++++ Text excerpt
[dpdk-dev] [PATCH v6 2/6] net/mlx5: add VXLAN encap action to Direct Verbs

Shahaf Shuler shahafs at mellanox.com
Mon Oct 29 11:03:14 CET 2018


Hi Dekel,

Thursday, October 25, 2018 11:08 PM, Dekel Peled:
> Subject: [dpdk-dev] [PATCH v6 2/6] net/mlx5: add VXLAN encap action to
> Direct Verbs
> 
> This patch implements the VXLAN encap action in DV flow for MLX5 PMD.
> 
> Signed-off-by: Dekel Peled <dekelp at mellanox.com>
> ---
>  drivers/net/mlx5/mlx5_flow.h    |   2 +
>  drivers/net/mlx5/mlx5_flow_dv.c | 351
> +++++++++++++++++++++++++++++++++++++++-
>  2 files changed, 348 insertions(+), 5 deletions(-)
> 
> diff --git a/drivers/net/mlx5/mlx5_flow.h b/drivers/net/mlx5/mlx5_flow.h
> index 61299d6..6e92afe 100644
> --- a/drivers/net/mlx5/mlx5_flow.h
> +++ b/drivers/net/mlx5/mlx5_flow.h
> @@ -92,6 +92,7 @@
>  #define MLX5_FLOW_ACTION_DEC_TTL (1u << 19)  #define
> MLX5_FLOW_ACTION_SET_MAC_SRC (1u << 20)  #define
> MLX5_FLOW_ACTION_SET_MAC_DST (1u << 21)
> +#define MLX5_FLOW_ACTION_VXLAN_ENCAP (1u << 22)
++++++++
++++ Material provided
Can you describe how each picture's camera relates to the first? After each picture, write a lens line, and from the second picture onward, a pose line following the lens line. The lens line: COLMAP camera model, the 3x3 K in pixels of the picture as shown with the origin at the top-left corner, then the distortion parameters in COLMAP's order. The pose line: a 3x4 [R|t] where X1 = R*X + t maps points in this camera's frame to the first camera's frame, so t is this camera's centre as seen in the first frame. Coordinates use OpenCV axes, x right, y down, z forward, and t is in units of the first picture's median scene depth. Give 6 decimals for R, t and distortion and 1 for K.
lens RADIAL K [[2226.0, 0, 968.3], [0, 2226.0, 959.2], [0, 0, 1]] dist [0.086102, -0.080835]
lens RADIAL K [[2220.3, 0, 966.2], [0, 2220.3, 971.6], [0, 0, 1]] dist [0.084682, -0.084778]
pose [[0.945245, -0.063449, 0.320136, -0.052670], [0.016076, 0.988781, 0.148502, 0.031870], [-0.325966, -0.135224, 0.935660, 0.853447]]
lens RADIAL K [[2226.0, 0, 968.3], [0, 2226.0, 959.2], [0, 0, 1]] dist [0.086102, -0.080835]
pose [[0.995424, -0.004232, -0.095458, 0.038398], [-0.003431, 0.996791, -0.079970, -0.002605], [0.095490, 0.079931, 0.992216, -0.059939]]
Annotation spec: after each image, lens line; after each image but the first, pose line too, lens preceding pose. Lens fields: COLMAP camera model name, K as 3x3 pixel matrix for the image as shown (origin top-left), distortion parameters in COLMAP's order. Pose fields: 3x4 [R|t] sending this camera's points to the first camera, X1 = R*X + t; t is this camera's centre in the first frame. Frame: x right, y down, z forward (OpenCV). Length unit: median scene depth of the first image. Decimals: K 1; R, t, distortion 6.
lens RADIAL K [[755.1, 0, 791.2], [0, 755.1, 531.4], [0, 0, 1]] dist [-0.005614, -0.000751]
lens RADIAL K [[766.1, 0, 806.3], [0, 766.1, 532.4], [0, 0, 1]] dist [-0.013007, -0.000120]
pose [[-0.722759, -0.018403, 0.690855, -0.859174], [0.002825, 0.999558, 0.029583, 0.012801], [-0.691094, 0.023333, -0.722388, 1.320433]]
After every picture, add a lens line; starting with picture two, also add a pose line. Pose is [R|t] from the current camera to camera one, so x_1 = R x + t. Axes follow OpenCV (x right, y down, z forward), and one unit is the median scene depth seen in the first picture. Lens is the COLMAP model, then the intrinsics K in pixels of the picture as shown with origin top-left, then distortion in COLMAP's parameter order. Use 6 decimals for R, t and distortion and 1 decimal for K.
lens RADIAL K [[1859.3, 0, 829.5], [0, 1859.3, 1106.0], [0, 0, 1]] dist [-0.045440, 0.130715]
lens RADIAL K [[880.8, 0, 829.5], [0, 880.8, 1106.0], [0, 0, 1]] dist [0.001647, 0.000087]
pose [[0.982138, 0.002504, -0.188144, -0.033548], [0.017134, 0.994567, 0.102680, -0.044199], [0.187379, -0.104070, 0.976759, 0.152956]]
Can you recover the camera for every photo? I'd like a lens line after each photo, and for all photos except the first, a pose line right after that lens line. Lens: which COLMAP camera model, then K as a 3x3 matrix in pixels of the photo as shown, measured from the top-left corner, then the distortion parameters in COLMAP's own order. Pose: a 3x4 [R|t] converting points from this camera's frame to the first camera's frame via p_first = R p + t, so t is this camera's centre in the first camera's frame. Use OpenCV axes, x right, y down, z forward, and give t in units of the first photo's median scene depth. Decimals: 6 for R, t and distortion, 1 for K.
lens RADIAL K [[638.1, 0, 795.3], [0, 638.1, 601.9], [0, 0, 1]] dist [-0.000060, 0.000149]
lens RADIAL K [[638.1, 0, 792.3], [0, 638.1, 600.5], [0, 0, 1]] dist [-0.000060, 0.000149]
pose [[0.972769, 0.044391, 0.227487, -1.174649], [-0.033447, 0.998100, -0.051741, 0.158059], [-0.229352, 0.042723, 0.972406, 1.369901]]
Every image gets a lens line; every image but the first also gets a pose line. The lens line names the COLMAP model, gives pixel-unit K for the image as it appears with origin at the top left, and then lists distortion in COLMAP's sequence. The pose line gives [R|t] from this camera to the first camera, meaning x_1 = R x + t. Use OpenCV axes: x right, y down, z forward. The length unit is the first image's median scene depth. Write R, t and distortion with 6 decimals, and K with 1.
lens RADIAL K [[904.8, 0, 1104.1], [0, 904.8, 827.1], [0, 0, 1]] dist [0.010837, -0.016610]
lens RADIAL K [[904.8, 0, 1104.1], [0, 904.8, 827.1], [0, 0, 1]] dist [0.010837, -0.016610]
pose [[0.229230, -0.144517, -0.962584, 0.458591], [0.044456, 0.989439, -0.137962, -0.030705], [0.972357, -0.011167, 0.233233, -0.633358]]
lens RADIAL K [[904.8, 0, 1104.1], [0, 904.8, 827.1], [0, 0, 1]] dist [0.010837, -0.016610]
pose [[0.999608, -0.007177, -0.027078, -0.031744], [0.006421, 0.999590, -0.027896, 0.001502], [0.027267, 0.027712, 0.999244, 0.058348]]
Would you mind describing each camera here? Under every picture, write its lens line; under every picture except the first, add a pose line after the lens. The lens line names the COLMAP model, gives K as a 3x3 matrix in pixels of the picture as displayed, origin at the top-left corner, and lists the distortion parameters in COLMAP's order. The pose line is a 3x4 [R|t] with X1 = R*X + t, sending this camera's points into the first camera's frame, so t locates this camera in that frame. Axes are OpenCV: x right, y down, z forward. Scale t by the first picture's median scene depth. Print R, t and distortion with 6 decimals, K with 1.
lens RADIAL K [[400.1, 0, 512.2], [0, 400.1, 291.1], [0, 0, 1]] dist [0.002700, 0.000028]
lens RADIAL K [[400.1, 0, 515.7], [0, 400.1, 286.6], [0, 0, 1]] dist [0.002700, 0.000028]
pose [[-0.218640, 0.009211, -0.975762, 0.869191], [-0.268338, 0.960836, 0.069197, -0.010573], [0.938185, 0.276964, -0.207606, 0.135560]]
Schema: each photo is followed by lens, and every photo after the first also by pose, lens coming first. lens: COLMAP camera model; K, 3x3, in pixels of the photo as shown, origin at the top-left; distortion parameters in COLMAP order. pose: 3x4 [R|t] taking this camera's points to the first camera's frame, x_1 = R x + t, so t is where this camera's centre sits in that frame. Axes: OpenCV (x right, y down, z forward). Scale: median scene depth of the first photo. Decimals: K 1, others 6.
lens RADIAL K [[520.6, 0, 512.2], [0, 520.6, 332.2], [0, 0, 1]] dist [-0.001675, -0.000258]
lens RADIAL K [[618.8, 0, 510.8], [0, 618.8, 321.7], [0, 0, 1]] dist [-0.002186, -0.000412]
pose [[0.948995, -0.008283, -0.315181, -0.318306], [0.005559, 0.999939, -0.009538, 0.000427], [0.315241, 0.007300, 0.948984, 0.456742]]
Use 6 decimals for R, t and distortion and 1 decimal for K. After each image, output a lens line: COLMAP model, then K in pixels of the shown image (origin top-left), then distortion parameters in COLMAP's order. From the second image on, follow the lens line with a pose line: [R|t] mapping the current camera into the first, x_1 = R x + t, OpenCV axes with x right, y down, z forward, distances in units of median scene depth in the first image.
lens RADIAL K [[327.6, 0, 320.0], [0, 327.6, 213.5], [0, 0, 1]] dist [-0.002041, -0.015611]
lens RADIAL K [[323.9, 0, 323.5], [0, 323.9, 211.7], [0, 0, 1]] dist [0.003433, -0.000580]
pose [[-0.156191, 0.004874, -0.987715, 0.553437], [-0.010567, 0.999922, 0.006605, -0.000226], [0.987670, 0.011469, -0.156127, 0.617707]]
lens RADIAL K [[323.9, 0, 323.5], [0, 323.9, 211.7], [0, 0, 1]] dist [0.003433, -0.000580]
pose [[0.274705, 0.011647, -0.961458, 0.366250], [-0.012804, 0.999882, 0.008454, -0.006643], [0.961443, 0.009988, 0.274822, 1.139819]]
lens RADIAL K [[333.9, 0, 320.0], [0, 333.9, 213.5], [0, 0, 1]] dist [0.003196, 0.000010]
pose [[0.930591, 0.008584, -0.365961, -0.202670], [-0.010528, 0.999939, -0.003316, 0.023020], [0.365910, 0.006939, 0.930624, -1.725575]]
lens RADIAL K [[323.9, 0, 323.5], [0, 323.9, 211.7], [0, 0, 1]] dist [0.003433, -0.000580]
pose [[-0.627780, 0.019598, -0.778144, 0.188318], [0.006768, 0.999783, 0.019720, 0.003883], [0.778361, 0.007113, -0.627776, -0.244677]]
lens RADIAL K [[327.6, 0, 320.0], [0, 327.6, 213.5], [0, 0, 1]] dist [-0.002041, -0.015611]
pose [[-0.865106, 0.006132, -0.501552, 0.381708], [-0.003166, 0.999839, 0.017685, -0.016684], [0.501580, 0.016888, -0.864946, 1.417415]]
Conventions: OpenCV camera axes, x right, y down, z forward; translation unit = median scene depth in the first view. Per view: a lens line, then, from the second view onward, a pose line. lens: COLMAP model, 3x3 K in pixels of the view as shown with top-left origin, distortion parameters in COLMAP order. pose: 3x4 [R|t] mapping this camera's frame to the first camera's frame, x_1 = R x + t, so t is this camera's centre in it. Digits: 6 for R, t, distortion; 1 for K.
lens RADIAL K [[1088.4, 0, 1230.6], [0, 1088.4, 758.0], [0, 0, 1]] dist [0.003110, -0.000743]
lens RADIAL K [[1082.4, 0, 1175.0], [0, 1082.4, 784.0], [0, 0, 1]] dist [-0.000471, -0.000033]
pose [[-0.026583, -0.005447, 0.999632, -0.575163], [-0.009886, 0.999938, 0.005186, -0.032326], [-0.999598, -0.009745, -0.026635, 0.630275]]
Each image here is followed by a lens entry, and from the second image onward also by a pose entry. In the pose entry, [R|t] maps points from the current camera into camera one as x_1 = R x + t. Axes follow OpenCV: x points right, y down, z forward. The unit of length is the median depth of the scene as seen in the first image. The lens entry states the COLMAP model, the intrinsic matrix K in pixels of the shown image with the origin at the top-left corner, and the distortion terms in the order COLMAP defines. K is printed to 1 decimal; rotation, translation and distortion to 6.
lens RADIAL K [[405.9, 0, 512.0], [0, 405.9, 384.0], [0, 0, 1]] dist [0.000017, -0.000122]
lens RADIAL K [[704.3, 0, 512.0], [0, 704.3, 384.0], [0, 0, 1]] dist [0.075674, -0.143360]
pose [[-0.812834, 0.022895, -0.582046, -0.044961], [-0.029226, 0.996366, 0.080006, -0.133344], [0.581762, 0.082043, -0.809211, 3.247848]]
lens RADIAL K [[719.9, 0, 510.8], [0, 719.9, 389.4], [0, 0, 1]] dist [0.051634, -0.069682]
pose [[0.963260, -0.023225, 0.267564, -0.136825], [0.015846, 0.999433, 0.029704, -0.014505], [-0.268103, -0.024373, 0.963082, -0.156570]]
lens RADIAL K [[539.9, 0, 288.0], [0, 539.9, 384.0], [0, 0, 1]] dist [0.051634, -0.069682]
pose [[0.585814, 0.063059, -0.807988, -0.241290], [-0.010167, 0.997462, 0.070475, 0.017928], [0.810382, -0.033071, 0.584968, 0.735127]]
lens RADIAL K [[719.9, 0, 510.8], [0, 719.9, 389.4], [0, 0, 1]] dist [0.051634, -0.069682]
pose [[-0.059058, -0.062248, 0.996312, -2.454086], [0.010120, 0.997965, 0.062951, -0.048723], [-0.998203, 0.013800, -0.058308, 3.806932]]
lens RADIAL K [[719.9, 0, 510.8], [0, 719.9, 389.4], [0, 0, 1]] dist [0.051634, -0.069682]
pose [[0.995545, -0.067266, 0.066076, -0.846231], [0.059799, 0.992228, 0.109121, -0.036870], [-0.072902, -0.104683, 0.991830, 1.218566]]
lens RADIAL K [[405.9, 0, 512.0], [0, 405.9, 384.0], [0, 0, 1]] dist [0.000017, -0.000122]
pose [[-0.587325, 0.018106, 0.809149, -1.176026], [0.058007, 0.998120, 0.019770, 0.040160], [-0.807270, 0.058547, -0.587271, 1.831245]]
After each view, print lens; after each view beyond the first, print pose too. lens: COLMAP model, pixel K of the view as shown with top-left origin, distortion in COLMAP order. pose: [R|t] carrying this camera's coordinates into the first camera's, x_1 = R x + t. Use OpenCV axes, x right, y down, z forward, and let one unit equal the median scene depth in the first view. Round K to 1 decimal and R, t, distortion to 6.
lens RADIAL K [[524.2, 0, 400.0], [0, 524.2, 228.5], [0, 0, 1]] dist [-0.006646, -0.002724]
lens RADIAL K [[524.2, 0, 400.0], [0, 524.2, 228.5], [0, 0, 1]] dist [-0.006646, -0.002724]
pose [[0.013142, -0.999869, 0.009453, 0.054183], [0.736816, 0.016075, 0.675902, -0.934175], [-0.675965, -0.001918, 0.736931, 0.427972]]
++++++++
» **Complete the following**
- 1) Do these statements agree with the VXLAN encap patch review? Answer each with yes or no and quote the words from the text that decide it.
(a) The patch changes two files.
(b) The patch implements a VXLAN decap action in DV flow.
(c) The new flag MLX5_FLOW_ACTION_VXLAN_ENCAP is defined as bit 22.
- 2) Continue the VXLAN encap patch review from where it stops.
The material has no connection to the mailing-list patch review.

» **Response list**
- 1)
(a) Yes: "2 files changed, 348 insertions(+), 5 deletions(-)"
(b) No: "This patch implements the VXLAN encap action in DV flow for MLX5 PMD."
(c) Yes: "+#define MLX5_FLOW_ACTION_VXLAN_ENCAP (1u << 22)"

- 2)
> 
>  #define MLX5_FLOW_FATE_ACTIONS \
>  	(MLX5_FLOW_ACTION_DROP | MLX5_FLOW_ACTION_QUEUE |
> MLX5_FLOW_ACTION_RSS) @@ -181,6 +182,7 @@ struct mlx5_flow_dv {
> #ifdef HAVE_IBV_FLOW_DV_SUPPORT
>  	struct mlx5dv_flow_action_attr
> actions[MLX5_DV_MAX_NUMBER_OF_ACTIONS];
>  	/**< Action list. */
> +	struct ibv_flow_action *verbs_action; /**< Verbs encap/decap

The ibv_flow_action is already part of a union inside mlx5dv_flow_action_attr, why you need it separately? 
I see also in the below code that you copy it from the action list to this specific field. Can you elaborate why? 

> object.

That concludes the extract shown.